_WORK INSTRUCTION_: Whenever a line below includes the string "with", show it.

[PROVIDED MATERIAL — start]

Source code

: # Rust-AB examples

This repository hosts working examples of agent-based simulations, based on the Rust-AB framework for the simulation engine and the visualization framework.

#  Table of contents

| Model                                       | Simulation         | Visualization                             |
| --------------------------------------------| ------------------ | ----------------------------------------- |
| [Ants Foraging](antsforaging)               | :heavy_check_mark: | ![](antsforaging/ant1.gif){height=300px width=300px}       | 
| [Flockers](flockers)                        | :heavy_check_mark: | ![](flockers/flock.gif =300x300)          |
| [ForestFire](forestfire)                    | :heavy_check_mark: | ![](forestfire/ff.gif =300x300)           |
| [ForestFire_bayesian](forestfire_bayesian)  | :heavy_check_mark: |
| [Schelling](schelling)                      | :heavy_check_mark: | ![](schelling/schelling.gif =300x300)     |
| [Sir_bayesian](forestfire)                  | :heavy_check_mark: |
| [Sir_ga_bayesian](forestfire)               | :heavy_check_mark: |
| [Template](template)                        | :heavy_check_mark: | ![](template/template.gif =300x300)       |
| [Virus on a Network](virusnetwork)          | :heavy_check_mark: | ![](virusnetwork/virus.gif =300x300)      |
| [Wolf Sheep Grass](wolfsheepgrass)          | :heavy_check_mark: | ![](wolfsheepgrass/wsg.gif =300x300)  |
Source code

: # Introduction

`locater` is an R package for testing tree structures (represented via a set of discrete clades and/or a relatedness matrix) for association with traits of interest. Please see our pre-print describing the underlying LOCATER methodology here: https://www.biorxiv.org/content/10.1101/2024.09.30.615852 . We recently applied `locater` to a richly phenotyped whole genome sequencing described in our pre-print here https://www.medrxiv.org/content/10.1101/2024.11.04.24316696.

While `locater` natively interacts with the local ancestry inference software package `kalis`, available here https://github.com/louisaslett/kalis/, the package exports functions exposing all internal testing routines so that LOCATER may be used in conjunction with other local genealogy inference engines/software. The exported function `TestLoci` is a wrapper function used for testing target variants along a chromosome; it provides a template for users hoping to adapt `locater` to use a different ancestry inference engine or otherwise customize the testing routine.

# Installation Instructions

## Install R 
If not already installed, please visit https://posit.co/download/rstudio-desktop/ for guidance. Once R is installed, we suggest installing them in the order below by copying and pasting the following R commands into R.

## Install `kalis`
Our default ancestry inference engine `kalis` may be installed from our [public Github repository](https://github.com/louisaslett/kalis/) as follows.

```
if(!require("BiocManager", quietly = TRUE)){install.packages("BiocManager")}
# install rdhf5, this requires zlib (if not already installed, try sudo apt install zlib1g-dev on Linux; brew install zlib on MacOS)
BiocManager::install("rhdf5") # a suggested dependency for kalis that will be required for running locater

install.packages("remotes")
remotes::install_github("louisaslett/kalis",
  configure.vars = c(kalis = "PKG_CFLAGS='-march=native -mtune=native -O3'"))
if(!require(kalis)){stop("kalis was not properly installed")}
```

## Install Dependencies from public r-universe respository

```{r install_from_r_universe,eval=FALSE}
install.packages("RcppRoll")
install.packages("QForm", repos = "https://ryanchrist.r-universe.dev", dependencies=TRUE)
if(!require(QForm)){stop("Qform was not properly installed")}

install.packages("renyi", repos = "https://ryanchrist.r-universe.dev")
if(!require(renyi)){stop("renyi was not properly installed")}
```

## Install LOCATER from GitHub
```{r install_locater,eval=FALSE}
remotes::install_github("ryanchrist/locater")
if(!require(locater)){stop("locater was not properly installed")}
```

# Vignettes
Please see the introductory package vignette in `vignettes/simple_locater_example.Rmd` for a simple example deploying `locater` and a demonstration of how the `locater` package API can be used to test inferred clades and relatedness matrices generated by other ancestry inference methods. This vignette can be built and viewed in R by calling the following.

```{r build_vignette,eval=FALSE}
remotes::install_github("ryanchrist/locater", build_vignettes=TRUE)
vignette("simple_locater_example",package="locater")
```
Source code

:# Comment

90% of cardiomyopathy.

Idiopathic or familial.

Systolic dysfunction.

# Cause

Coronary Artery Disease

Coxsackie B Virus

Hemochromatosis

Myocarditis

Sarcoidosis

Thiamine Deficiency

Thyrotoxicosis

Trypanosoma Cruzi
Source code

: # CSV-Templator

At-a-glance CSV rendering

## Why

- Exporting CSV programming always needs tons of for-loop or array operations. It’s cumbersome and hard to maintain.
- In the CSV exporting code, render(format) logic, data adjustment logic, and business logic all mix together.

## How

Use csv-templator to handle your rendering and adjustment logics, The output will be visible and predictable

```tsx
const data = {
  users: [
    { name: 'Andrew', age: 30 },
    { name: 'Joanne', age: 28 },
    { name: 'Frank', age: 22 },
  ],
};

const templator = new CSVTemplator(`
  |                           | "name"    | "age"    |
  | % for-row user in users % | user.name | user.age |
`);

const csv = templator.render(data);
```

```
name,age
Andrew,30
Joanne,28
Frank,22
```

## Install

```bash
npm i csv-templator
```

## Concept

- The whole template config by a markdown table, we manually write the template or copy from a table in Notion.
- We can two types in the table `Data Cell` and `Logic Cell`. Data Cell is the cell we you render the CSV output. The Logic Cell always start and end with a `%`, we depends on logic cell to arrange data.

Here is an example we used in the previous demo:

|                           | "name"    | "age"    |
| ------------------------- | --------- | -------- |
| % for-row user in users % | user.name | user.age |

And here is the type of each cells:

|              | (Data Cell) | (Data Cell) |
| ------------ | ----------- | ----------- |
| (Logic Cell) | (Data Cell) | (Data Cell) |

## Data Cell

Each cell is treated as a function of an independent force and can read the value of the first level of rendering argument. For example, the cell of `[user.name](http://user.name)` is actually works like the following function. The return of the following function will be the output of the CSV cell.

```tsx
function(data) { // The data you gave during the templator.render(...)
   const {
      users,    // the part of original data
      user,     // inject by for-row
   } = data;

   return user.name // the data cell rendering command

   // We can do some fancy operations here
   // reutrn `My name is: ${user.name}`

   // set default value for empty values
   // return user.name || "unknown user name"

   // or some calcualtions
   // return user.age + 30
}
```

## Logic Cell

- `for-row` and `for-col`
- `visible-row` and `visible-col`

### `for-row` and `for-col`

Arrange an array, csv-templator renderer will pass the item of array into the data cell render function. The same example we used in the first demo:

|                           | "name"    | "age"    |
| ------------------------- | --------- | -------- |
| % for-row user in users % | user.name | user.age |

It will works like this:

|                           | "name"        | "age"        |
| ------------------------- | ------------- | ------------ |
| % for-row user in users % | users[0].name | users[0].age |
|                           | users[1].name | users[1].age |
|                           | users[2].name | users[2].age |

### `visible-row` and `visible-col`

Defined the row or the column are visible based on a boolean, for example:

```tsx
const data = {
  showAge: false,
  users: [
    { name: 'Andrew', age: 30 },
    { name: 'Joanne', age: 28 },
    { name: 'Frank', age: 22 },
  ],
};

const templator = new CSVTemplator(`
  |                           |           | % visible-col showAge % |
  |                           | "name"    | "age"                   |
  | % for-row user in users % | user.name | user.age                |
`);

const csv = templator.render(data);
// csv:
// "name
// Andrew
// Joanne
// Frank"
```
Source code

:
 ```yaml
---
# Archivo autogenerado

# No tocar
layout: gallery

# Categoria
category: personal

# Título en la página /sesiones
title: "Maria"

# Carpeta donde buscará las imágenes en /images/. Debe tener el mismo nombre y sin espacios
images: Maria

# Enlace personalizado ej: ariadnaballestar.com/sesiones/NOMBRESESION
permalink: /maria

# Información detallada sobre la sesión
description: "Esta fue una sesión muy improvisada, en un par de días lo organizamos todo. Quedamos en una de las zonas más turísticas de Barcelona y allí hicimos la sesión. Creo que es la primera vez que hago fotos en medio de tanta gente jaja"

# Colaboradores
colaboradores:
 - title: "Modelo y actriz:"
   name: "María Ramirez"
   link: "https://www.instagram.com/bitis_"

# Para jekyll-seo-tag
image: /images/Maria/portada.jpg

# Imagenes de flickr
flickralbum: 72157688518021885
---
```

[PROVIDED MATERIAL — finish]

_SOLUTION_:
`locater` is an R package for testing tree structures (represented via a set of discrete clades and/or a relatedness matrix) for association with traits of interest. Please see our pre-print describing the underlying LOCATER methodology here: https://www.biorxiv.org/content/10.1101/2024.09.30.615852 . We recently applied `locater` to a richly phenotyped whole genome sequencing described in our pre-print here https://www.medrxiv.org/content/10.1101/2024.11.04.24316696.
While `locater` natively interacts with the local ancestry inference software package `kalis`, available here https://github.com/louisaslett/kalis/, the package exports functions exposing all internal testing routines so that LOCATER may be used in conjunction with other local genealogy inference engines/software. The exported function `TestLoci` is a wrapper function used for testing target variants along a chromosome; it provides a template for users hoping to adapt `locater` to use a different ancestry inference engine or otherwise customize the testing routine.
- We can two types in the table `Data Cell` and `Logic Cell`. Data Cell is the cell we you render the CSV output. The Logic Cell always start and end with a `%`, we depends on logic cell to arrange data.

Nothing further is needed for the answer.